ZHCSGP7 August 2017 OPT3007
PRODUCTION DATA.
The PCB layout design for the OPT3007 requires a couple of considerations. The design of the cutout to allow light to illuminate the sensor is a critical part of this design. See the Optomechanical Design section for a more detailed discussion of creating this cutout.
The device layout is also critical for optimal SMT assembly. Two types of land pattern pads can be used for this package: solder mask defined pads (SMD) and non-solder mask defined pads (NSMD). SMD pads have a solder mask opening that is smaller than the metal pads, whereas NSMD has a solder mask opening that is larger than the metal pad.Figure 33 illustrates these types of landing-pattern pads. SMD is preferred because it provides a more accurate soldering-pad dimension with the trace connections. For further discussion of SMT and PCB recommendations, see the Soldering and Handling Recommendations section.
Stabilize the power supply with a capacitor placed close to the OPT3007 VDD and GND pins. Note that optically reflective surfaces of components also affect the performance of the design. The three-dimensional geometry of all components and structures around the sensor must be taken into consideration to prevent unexpected results from secondary optical reflections. Placing capacitors and components at a distance of at least twice the height of the component is usually sufficient, although further placement can still achieve good results. The most optimal optical layout is to place all close components on the opposite side of the PCB from the OPT3007. However, this approach may not be practical for the constraints of every design.
An example PCB layout with the OPT3007 is shown in Figure 35.
The OPT3007 is a very small device with special soldering and handling considerations. See Optomechanical Design for implications of alignment between the device and the cutout area. See Layout Guidelines for considerations of the soldering pads.
As with most optical devices, handle the OPT3007 with special care to make sure optical surfaces stay clean and free from damage. See the Do's and Don'ts section for more detailed recommendations. For best optical performance, clean solder flux and any other possible debris after soldering processes.
For solder-paste deposition, use a stencil-printing process that involves the transfer of solder paste through predefined apertures with the application of pressure. Stencil parameters, such as aperture area ratio and fabrication process, have a significant impact on paste deposition. Cut the stencil apertures using a laser with an electropolish-fabrication method.
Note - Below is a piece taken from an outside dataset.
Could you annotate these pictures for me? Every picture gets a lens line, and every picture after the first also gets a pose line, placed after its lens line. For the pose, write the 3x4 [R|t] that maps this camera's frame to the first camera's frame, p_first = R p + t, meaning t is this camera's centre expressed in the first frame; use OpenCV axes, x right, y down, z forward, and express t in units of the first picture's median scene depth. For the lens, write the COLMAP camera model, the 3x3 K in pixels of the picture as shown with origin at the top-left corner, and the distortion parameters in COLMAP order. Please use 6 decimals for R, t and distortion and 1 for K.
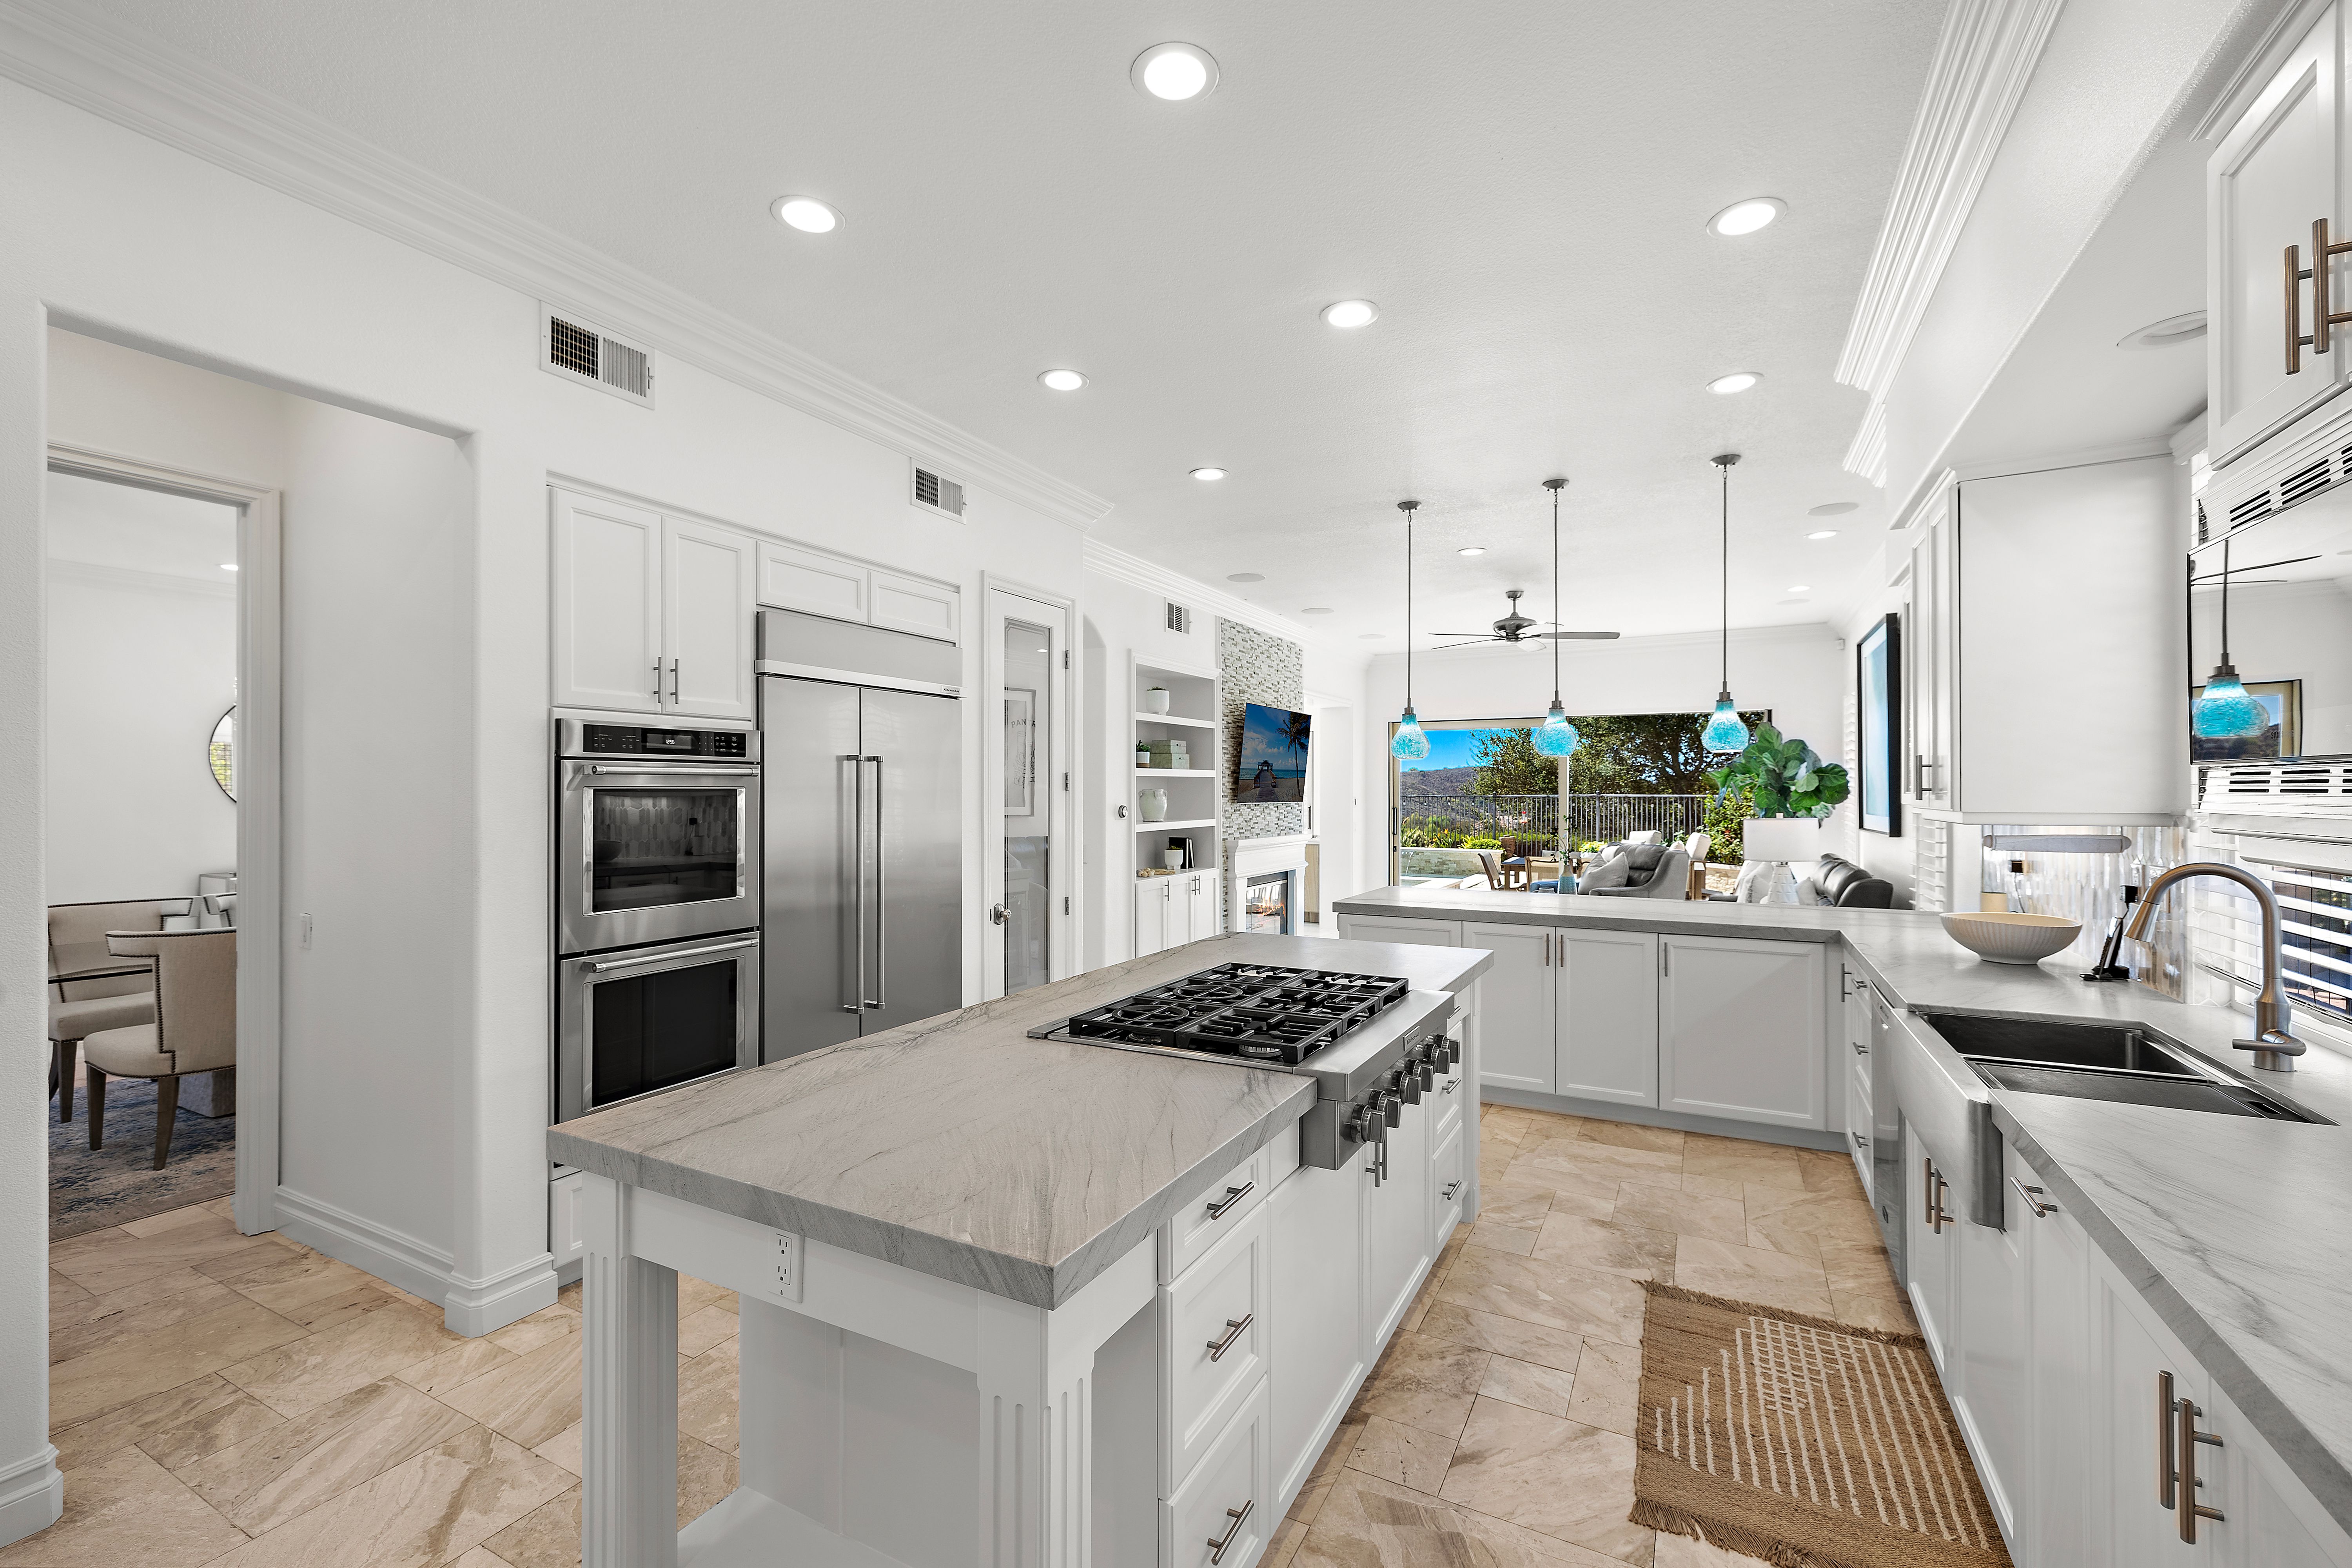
lens RADIAL K [[996.6, 0, 1177.4], [0, 996.6, 791.0], [0, 0, 1]] dist [0.001769, 0.000121]
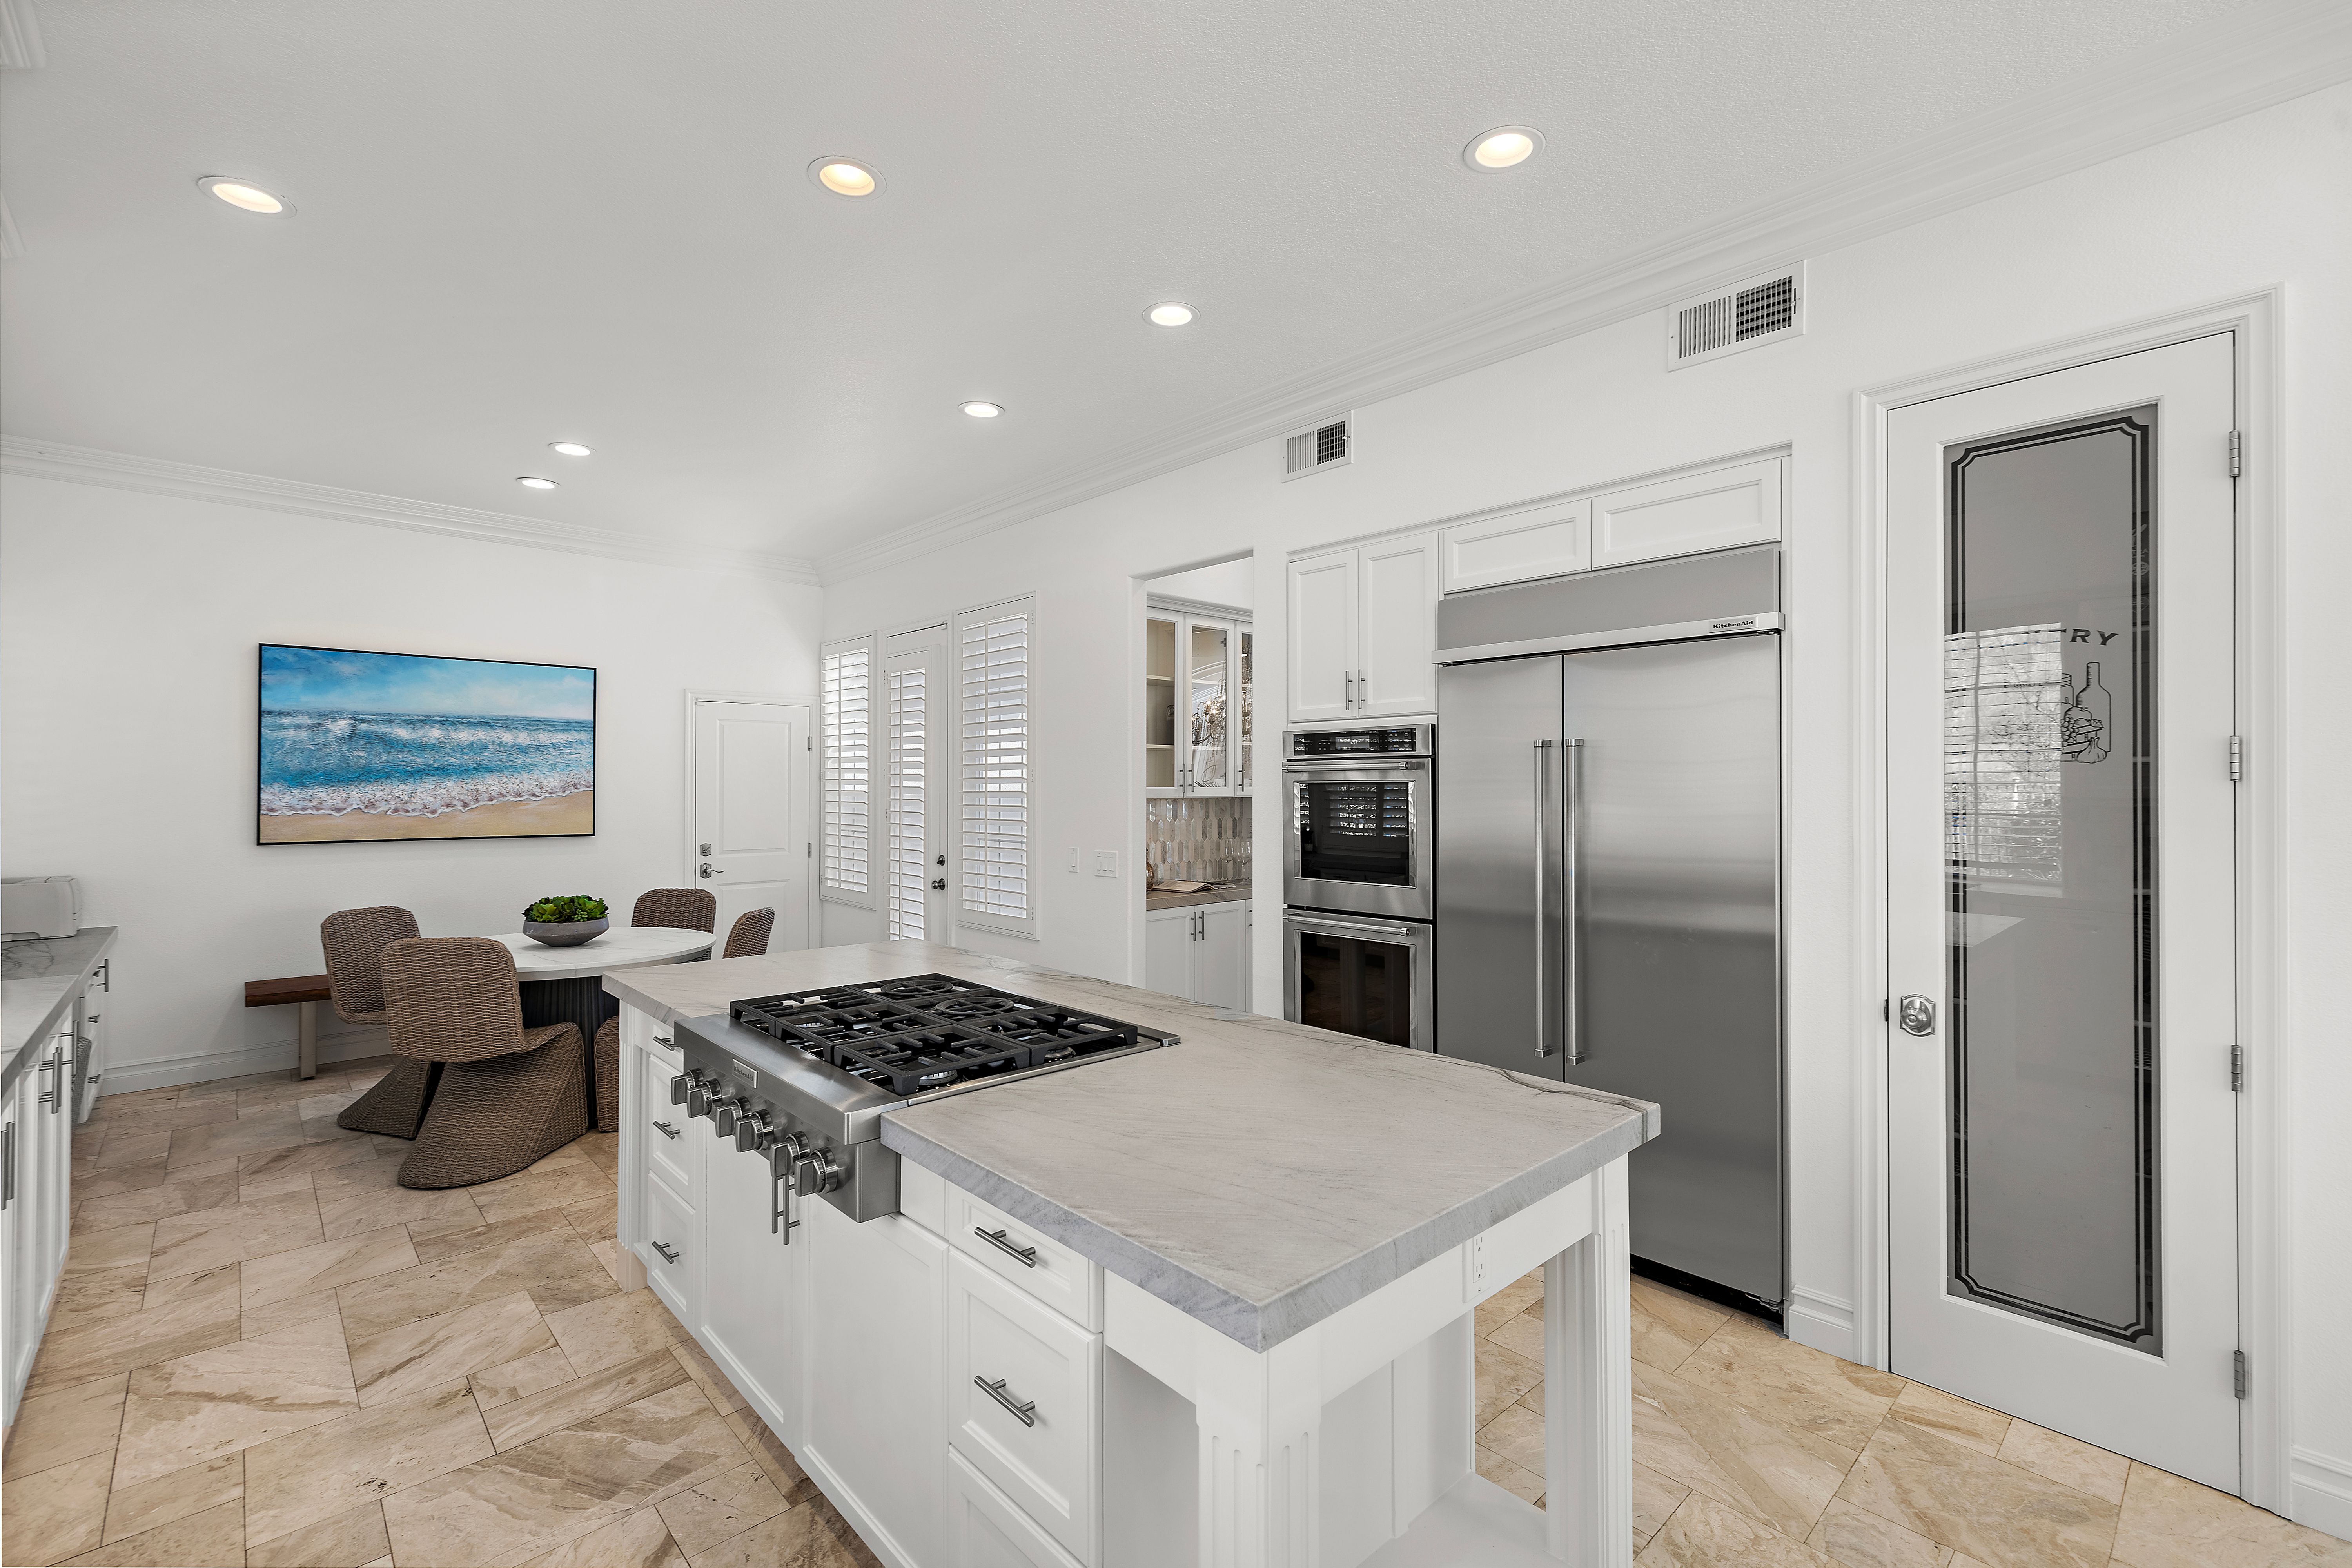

Taper the stencil aperture walls by 5° to facilitate paste release. Shifting the solder-paste towards the outside of the device minimizes the possibility of solder getting into the device sensing area. See the mechanical packages attached to the end of this data sheet.
Use solder paste selection type 4 or higher, no-clean, lead-free solder paste. If solder splatters in the reflow process, choose a solder paste with normal- or low-flux contents, or alter the reflow profile per the Reflow Profile section.
Use a pick-and-place nozzle with a size number larger than 0.6 mm. If the placement method is done by programming the component thickness, add 0.04 mm to the actual component thickness so that the package sits halfway into the solder paste. If placement is by force, then choose minimum force no larger than 3N in order to avoid forcing out solder paste, or free falling the package, and to avoid soldering problems such as bridging and solder balling.
Use the profile in Figure 34, and adjust if necessary. Use a slow solder reflow ramp rate of 1°C to 1.2°C/s to minimize chances of solder splattering onto the sensing area.
Special flexible printed-circuit board (FPCB) design recommendations include:
To assist the handling of the very thin flexible circuit, design and fabricate a fixture to hold the flexible circuit through the paste-printing, pick-and-place, and reflow processes. Contact the factory for examples of such fixtures.
If the OPT3007 must be removed from a PCB, discard the device and do not reattach. To remove the package from the PCB/Flexi cable, heat the solder joints above liquidus temperature. Bake the board at 125°C for 4 hours prior to rework to remove moisture that may crack the PCB or causing delamination. Use a thermal heating profile to remove a package that is close to the profile that mounts the package. Clean the site to remove any excess solder and residue to prepare for installing a new package. Use a mini stencil (localized stencil) to apply solder paste to the land pattern. In case a mini stencil cannot be used because of spacing or other reasons, apply solder paste on the package pads directly, then mount, and reflow.